Shehzad has been the subject of intense scrutiny in Pakistan, often being been hauled up for disciplinary issues that have derailed a promising career in which he has only occasionally sparkled despite obvious talent and ability. Here, he was returning to the side and had an opportunity to prove he was a changed man, both in temperament and attitude, and he answered the critics emphatically, narrowly missing out on a hundred. It was an innings that had all the destructive elements associated with top-class T20 batting, though as the innings progressed, Shehzad was hobbled by the sapping humidity and cramps. His three successive sixes off Ben Cutting were particularly breathtaking. More importantly, the innings contributed to a Pakistan win that got them the series.
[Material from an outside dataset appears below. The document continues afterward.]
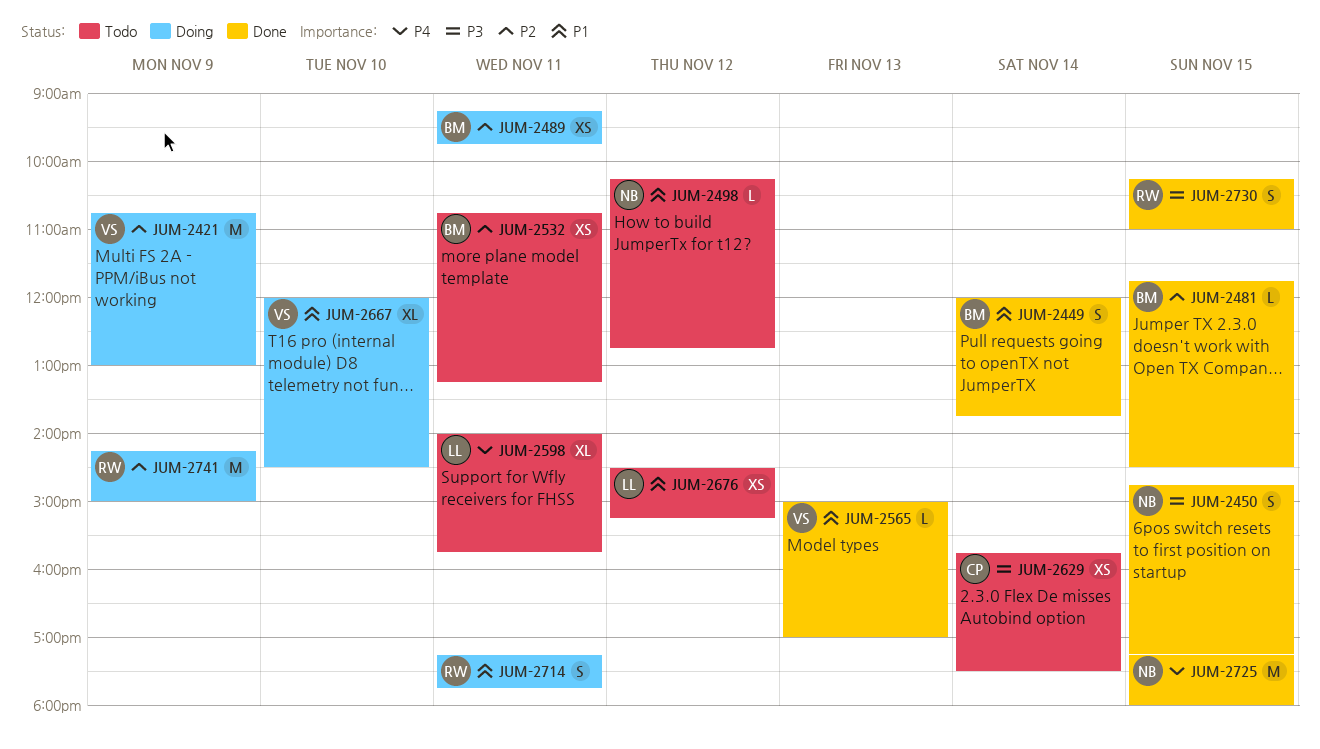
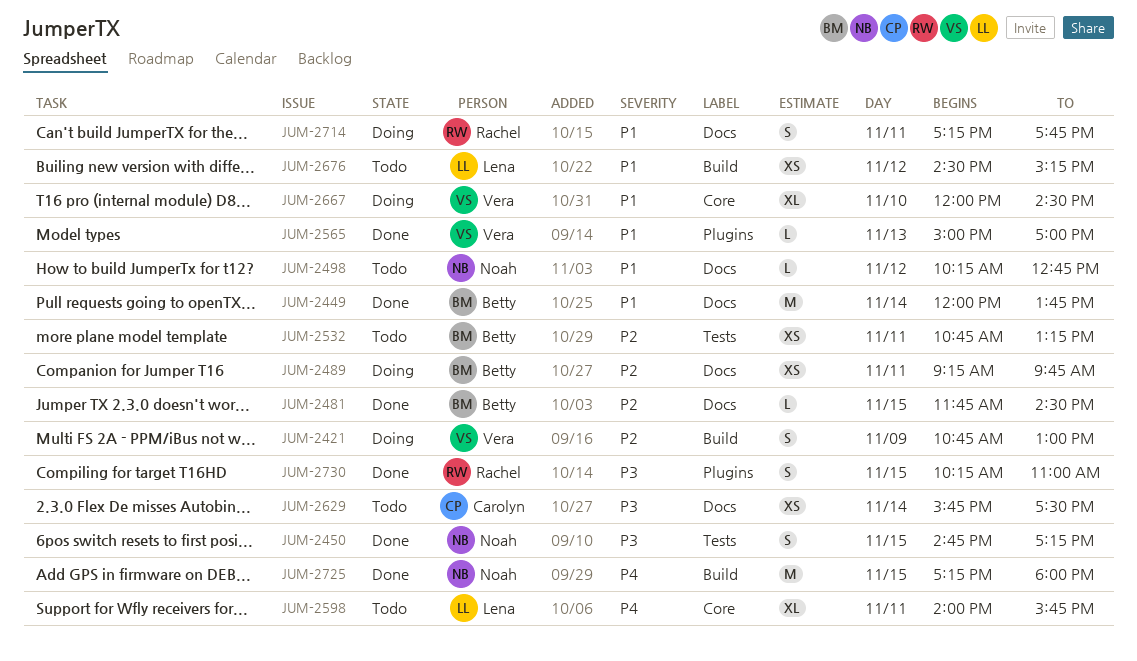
JUM-2421, estimate: M -> S
JUM-2449, estimate: S -> M
JUM-2741: present -> none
Hit and no giggle: few purvey stone-faced brute force like Chris Gayle © Getty Images

Chris Gayle
40 v England
only T20I, Chester-le-Street

Gayle's hitting prowess was seemingly on the wane last year, partly because of recurring back injuries and a lack of match time, but he woke everyone up in a sensational display of hitting in this game, even if it was a cameo. He started with a streaky edge to third man off his first ball, and soaked up a handful of deliveries before going straight into overdrive. His seventh ball was walloped over deep midwicket to bring up his 100th T20I six. The next ball he drilled over the bowler's head to celebrate the landmark. It didn't help England that Evin Lewis too was crunching them like his mentor.

David Miller
101 not out v Bangladesh
second T20I, Potchefstroom

In this innings Miller broke the record for the fastest T20I century, previously held by his South African team-mate Richard Levi, shaving a full ten balls off the mark, to further demoralise a Bangladesh unit that had struggled to put up any sort of fight on their tour. The highlight of Miller's knock was the 31 he made off Mohammad Saifuddin in the penultimate over, becoming just the third cricketer after Evin Lewis and Yuvraj Singh to hit five sixes off five balls in a T20I. Miller's stunning assault took South Africa to a series win and a historic clean sweep across formats against a visiting team, the first such instance in 17 tours in which they have played an opposition in all three formats.

Colin Munro
109 not out v India
second T20I, Rajkot

Earlier in the summer, Munro told ESPNcricinfo that he had mulled turning into a freelance T20 cricketer, only to decide against it late to give himself another shot at the national side. His run in India with the New Zealand A team was far from extraordinary and the ODI series had been one of wasted starts for him. Now, in the shortest format, he had a point to prove, having been named MVP for Trinbago Knight Riders in a title-winning CPL season. Now, with the T20I series on the line for New Zealand, he chose the right time to make a blistering century, albeit with generous help from India who let him off three times. Munro scorched a 54-ball hundred, crunching seven sixes, all in the arc between deep midwicket and long-on, in an exhilarating display of T20 batsmanship that helped level the series with one to play.

Rohit Sharma
118 v Sri Lanka
second T20I, Indore

Rohit's glee at Thisara Perera electing to bowl on an Indore track that has always been full of runs translated into a night of monstrous hitting that helped him equal David Miller's record for the fastest T20I century. It was the earliest a century had been made in a T20I, two balls into the 12th over. With that much time remaining, hopes of another double-hundred surfaced - he had just bashed Sri Lanka for his third ODI double-ton a few days before. But Dushmantha Chameera bowled the most effective change-up of Sri Lanka's innings, a short slower ball that Rohit couldn't ramp over third man. He walked off dejected, but he had done the job, helping India get to a total of 260, which Sri Lanka fell well short of.